While many apocalyptic authors write about food deprivation resulting from an apocalyptic event, such as the starving family in Susan Beth Pfeffer’s Life As We Knew It, he takes it to an even darker level, conjuring up characters such as flensers, people who have sunk to cannibalism to survive. Yet, as sinister and bleak as it is to contemplate people who would take these actions to survive, there is a hopeful spirit to the story, personified in Alex the main character.

I have to admit that as a former high school teacher I often despaired for the future based on what I saw in many of my students. There were always exceptions, but for the most part there seemed to be a disinterest in learning, a lack of work ethic and a certain amount of selfishness that made me wonder about the future.
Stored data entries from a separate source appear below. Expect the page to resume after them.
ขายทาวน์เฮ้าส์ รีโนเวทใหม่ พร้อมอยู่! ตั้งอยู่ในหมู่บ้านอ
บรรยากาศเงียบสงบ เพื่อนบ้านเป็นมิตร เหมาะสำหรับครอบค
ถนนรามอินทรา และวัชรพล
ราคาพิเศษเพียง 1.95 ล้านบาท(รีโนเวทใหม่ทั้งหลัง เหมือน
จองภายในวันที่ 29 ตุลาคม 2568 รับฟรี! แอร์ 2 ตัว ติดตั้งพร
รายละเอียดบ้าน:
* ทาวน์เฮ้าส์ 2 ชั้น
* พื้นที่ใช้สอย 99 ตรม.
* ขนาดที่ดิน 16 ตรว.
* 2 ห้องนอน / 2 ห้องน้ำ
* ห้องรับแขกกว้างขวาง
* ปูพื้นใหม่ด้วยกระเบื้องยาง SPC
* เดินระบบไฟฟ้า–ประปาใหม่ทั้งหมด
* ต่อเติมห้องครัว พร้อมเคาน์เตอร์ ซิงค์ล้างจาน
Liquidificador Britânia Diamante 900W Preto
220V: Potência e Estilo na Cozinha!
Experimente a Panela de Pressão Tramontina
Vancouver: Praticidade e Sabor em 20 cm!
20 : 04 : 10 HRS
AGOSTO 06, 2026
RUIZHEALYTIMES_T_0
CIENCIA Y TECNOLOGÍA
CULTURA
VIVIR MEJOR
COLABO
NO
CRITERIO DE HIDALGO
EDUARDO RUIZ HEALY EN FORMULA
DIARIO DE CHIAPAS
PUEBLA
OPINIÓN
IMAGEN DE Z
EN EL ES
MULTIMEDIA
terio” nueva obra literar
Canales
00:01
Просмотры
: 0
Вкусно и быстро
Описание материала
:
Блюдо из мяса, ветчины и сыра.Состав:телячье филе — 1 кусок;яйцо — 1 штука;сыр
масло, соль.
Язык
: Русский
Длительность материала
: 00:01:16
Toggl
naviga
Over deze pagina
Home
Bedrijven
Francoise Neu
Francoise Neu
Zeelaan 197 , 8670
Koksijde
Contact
While Alex may be a fictional character, it gave me hope that as our environmental issues grow more urgent, there will be Alex’s of the world who can lead. A typical teen, Alex in a fit of teenage pique stays home from a family road trip to play video games and sulk in the first book Ashfall. When a supervolcano erupts killing millions instantly and leaving survivors in an ash covered world where crops are killed, gas tanks are flooded with sediment, and fires burn, he takes off on a heroic quest through a maimed world to reunite with his family.
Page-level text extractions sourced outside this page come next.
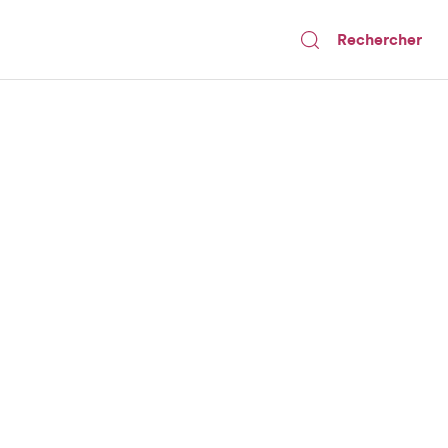
Rechercher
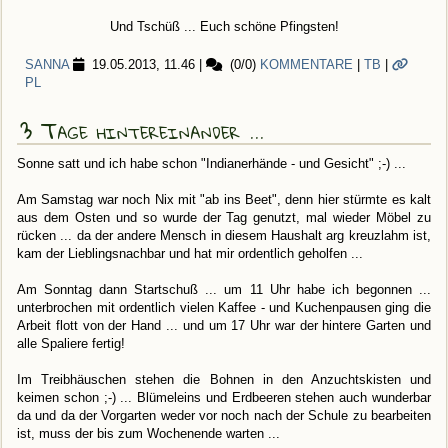
Und Tschüß ... Euch schöne Pfingsten!
SANNA
19.05.2013, 11.46
|
(0/0)
KOMMENTARE
|
TB
|
PL
3 Tage hintereinander ...
Sonne satt und ich habe schon "Indianerhände - und Gesicht" ;-) ...
Am Samstag war noch Nix mit "ab ins Beet", denn hier stürmte es kalt
aus dem Osten und so wurde der Tag genutzt, mal wieder Möbel zu
rücken ... da der andere Mensch in diesem Haushalt arg kreuzlahm ist,
kam der Lieblingsnachbar und hat mir ordentlich geholfen ...
Am Sonntag dann Startschuß ... um 11 Uhr habe ich begonnen ...
unterbrochen mit ordentlich vielen Kaffee - und Kuchenpausen ging die
Arbeit flott von der Hand ... und um 17 Uhr war der hintere Garten und
alle Spaliere fertig!
Im Treibhäuschen stehen die Bohnen in den Anzuchtskisten und
keimen schon ;-) ... Blümeleins und Erdbeeren stehen auch wunderbar
da und da der Vorgarten weder vor noch nach der Schule zu bearbeiten
ist, muss der bis zum Wochenende warten ...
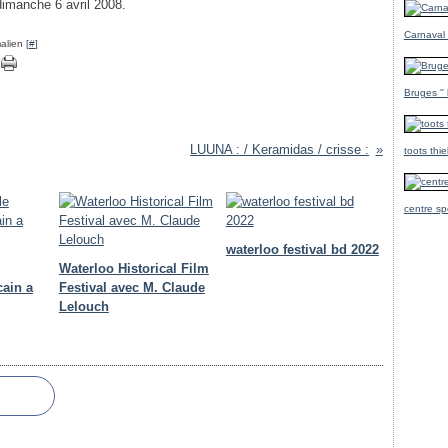
dimanche 6 avril 2008.
Carnaval
alien [
#
]
Bruges ''
LUUNA : / Keramidas / crisse :
toots thi
centre sp
waterloo festival bd 2022
Waterloo Historical Film
cain a
Festival avec M. Claude
Lelouch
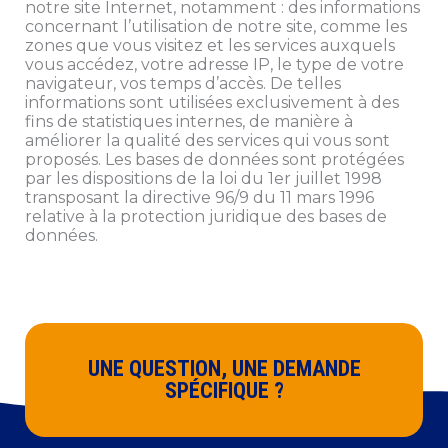
notre site Internet, notamment : des informations
concernant l’utilisation de notre site, comme les
zones que vous visitez et les services auxquels
vous accédez, votre adresse IP, le type de votre
navigateur, vos temps d’accès. De telles
informations sont utilisées exclusivement à des
fins de statistiques internes, de manière à
améliorer la qualité des services qui vous sont
proposés. Les bases de données sont protégées
par les dispositions de la loi du 1er juillet 1998
transposant la directive 96/9 du 11 mars 1996
relative à la protection juridique des bases de
données.
UNE QUESTION, UNE DEMANDE
SPÉCIFIQUE ?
This trilogy is really about the maturation of a boy into a man. I think the inclination of most in a disaster is to look to the adult survivors to protect the children and lead in a crisis, yet Alex has been thrust into a leadership role because of not only his bravery, but his ability to come up with practical solutions and strategies. Taking responsibility for a band of refugees camped out on his uncle’s farm, dealing with his mom’s breakdown after his father’s death, and dealing with the petty politics among survivors isn’t easy. Overshadowing it all on a daily basis is struggling to find enough food to keep everyone alive. Although Alex’s girlfriend Darla is a mechanical whiz creating systems to grow hothouse kale and bikezillas for transportation, as well as being tough in a fight, for some reason Alex is still the standout character in the story maybe because he’s an everyman. He’s smart, but not brilliant, he’s a good fighter, but not Claude Van Dam, he’s personable, but not a practiced politician. It’s his very ordinariness and the fact that’s he’s an unlikely hero that makes what he accomplishes all the more impressive and earns respect.  Everything he does is because he has empathy for others and a sense of responsibility in helping people, though he often wants to withdraw from shouldering that burden, it’s his doubts that make him more heroic. He is the dream student and the dream son. When teens complain of not being taken seriously just because of their age, this book could be used as an example of the expression, “age is just a number”; that it’s not the number of years someone has, but how they live them.   Don’t ask to be taken seriously, earn it by shouldering responsibility, making the hard choices, and showing leadership…earn it.